Oldenburg/Hude/Rastede - Die Unternehmensgruppe um die Oldenburger Büfa-Holding wächst dynamisch, stößt an Kapazitätsgrenzen und will an ihren drei großen Standorten im Oldenburger Raum – in Rastede (Composite-Systeme), Oldenburg (Reinigung & Hygiene) und in den nächsten Jahren auch in Hude (Chemikalien) – kräftig investieren, wie Geschäftsführer Felix Thalmann am Freitag erläuterte. Demnach nimmt Büfa bis 2018 fast 30 Millionen Euro in die Hand. Im Mittelpunkt stünden Erweiterungen in Lagerung und Logistik, aber auch Prozess-Optimierung, Digitalisierung und Sicherheit, sagte Thalmann.
Das Oldenburger Traditionsunternehmen ist 2015 stark gewachsen. Der Gruppenumsatz stieg auf 236 Millionen Euro – das bedeute ein Plus von fast zehn Prozent, erläuterte Ralf Ramke als Finanz-Geschäftsführer der Gruppe. Für 2016 werden bereits 253 Millionen Euro angepeilt. Die Ertragslage sei (bei einem Betriebsgewinn/Ebit von 7,1 Millionen Euro) „insgesamt zufriedenstellend“. Die Firmenschaubilder zeigen auch für die nächsten Jahre Wachstumspläne für den Umsatz an. Auch die Mitarbeiterzahl (knapp 500) könnte leicht steigen. „Es werden hier Arbeitsplätze gesichert und keine Produktion ins Ausland verlagert“, betonte Thalmann die Verbundenheit des 1883 gegründeten Familienunternehmens mit der Region.

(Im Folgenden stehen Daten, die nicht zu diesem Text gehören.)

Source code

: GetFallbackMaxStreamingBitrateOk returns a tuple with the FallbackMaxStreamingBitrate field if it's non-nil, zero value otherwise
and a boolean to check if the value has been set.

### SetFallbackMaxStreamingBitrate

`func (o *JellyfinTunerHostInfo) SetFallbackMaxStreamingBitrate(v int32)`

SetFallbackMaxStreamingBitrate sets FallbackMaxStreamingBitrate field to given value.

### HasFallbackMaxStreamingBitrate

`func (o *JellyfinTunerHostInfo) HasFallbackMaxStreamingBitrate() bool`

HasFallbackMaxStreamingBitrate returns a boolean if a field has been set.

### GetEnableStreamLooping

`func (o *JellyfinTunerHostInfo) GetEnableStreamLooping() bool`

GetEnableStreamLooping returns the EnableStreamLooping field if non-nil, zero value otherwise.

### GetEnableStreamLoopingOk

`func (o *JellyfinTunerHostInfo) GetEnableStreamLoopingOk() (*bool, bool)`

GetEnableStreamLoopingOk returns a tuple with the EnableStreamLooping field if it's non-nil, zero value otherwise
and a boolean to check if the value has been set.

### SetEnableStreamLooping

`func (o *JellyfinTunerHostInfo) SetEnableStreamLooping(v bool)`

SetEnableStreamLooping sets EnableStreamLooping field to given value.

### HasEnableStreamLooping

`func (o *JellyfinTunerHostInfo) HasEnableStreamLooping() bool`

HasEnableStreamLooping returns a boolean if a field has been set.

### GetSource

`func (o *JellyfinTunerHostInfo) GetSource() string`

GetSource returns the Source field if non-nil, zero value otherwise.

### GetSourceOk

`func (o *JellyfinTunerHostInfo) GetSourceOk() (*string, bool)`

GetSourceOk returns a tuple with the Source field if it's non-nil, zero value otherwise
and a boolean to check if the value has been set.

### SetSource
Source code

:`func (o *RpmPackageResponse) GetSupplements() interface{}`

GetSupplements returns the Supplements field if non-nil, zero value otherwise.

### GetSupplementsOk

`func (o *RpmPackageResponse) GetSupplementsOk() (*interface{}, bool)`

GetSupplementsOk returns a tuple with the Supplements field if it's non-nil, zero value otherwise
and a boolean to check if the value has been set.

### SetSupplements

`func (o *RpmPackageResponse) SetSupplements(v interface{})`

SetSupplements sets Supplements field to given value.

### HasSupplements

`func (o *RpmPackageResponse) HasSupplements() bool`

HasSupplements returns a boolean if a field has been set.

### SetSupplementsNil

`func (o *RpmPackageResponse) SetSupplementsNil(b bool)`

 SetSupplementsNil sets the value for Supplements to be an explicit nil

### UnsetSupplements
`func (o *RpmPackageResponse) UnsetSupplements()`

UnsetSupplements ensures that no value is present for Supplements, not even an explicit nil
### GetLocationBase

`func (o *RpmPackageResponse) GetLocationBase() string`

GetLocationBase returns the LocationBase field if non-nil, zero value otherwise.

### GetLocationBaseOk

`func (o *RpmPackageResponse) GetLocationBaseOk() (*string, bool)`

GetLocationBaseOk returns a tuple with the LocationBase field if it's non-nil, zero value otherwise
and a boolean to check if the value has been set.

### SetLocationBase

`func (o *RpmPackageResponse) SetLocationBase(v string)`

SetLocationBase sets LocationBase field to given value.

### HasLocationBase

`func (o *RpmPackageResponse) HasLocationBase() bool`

Hintergrund sind günstige Trends, in denen Büfa tätig ist. Dazu zählen etwa der zunehmende Leichtbau bei Autos, neue Technologien im Brandschutz, Ressourcenschonung bei Reinigung, zudem weitere Vertriebsschienen, innovative Produkte und mehr Export (zurzeit 48 Prozent Anteil).
Die Geschäftsfelder von Büfa im Überblick: Chemikalien: Dieser Bereich, der 1000 Industriebetriebe beliefert, hat zwei große Distributionsstandorte: Hude-Altmoorhausen und Almelo in den Niederlanden. Mit 143 Mitarbeitern erzielt man rund 103 Millionen Euro Umsatz. In Altmoorhausen, an der A28, laufen erste Planungen für eine neue Halle, wie Geschäftsführer Ronald Ijzer erläuterte. Dies soll bis Ende des Jahres konkretisiert werden, dann sollen die üblichen Verfahren anlaufen. Reinigung & Hygiene: Dieser Bereich mit Standorten in Oldenburg-Ohmstede und Uplengen (Sodasan) erzielt mit 103 Mitarbeitern einen Umsatz von rund 23 Millionen Euro. Es geht um Textilreinigung, Wäschereihygiene und Oberflächenreinigung (etwa in der Lebensmittelproduktion) und zunehmend Öko-Waschmittel (Sodasan). In Oldenburg-Ohmstede soll Ende 2016 eine Erweiterung um rund 3200 Quadratmeter Grundfläche anlaufen, in der ersten Phase werden 6,6 Millionen Euro investiert, erläuterte Geschäftsführer Thomas Siemer. Composite-Systeme mit Standorten in Rastede, Oldenburg sowie Polen, Estland und Spanien erzielten rund 110 Millionen Euro Umsatz (194 Mitarbeiter). Die Produkte (spezielle Harze, auch Brandschutz) findet man etwa im Schienenfahrzeug- und Autobau, Bootsbau, Windkraft- und Schwimmbadausrüstung. In den nächsten Tagen soll die Standorterweiterung in Rastede anlaufen. Es geht um 3000 Stellplätze in einem neuen Hochregallager, wie Geschäftsführer Dirk Punke erläuterte. Rund zwölf Millionen Euro werden investiert.
Büfa, seit Jahren einer der Vorreiter in der Region bei Themen wie Beruf & Familie oder Ausbildung, engagiert sich auch stark bei Flüchtlingen. Man ist Gründungsmitglied beim Verein „pro:connect“, der Unternehmen und Flüchtlinge in der Region zusammenbringt. Derzeit machen vier Flüchtlinge bei Büfa ein Praktikum. „Alle haben die Aussicht, in eine feste Anstellung übernommen zu werden“, so Thalmann. Den Ausbildungsbeauftragten würden interkulturelle Trainings ermöglicht.